# PROBLEM DETAILS
Look through the entries below, please, and copy every line with the word "채팅으로".

---- DATA SUPPLIED

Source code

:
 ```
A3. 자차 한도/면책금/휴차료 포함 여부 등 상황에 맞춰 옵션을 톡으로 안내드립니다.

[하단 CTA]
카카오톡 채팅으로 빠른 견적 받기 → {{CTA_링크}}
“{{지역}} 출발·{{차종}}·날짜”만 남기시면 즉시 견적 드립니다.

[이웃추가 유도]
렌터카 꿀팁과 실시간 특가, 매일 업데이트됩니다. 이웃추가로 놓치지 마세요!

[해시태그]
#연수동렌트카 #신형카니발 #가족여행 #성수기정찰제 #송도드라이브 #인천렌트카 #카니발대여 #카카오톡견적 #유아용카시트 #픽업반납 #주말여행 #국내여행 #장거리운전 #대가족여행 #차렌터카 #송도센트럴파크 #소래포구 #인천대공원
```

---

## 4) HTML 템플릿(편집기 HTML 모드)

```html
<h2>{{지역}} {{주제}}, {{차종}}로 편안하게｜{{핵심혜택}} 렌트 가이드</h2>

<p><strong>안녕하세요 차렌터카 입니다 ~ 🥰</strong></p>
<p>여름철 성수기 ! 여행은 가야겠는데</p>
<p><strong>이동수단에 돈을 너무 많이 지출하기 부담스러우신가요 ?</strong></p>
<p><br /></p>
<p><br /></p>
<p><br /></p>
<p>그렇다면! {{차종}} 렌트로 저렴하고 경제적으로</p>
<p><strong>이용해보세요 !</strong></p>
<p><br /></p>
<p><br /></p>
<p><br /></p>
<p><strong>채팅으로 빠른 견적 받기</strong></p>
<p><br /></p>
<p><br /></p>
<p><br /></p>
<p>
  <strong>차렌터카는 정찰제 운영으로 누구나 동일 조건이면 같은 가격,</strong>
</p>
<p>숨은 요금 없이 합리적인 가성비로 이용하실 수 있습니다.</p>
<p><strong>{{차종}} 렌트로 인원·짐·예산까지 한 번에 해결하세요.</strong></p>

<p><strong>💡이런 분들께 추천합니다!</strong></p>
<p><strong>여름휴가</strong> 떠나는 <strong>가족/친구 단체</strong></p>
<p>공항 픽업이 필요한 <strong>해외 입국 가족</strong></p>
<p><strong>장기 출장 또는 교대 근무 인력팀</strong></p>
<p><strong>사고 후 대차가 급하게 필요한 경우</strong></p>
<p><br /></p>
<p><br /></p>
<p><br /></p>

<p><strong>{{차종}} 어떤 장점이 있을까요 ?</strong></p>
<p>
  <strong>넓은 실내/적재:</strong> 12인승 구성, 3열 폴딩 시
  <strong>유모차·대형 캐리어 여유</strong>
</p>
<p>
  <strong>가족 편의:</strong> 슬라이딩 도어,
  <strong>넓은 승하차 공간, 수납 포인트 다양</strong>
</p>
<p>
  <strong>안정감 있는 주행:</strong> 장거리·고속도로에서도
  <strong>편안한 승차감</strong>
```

--------

# YOUR SOLUTION
카카오톡 채팅으로 빠른 견적 받기 → {{CTA_링크}}
<p><strong>채팅으로 빠른 견적 받기</strong></p>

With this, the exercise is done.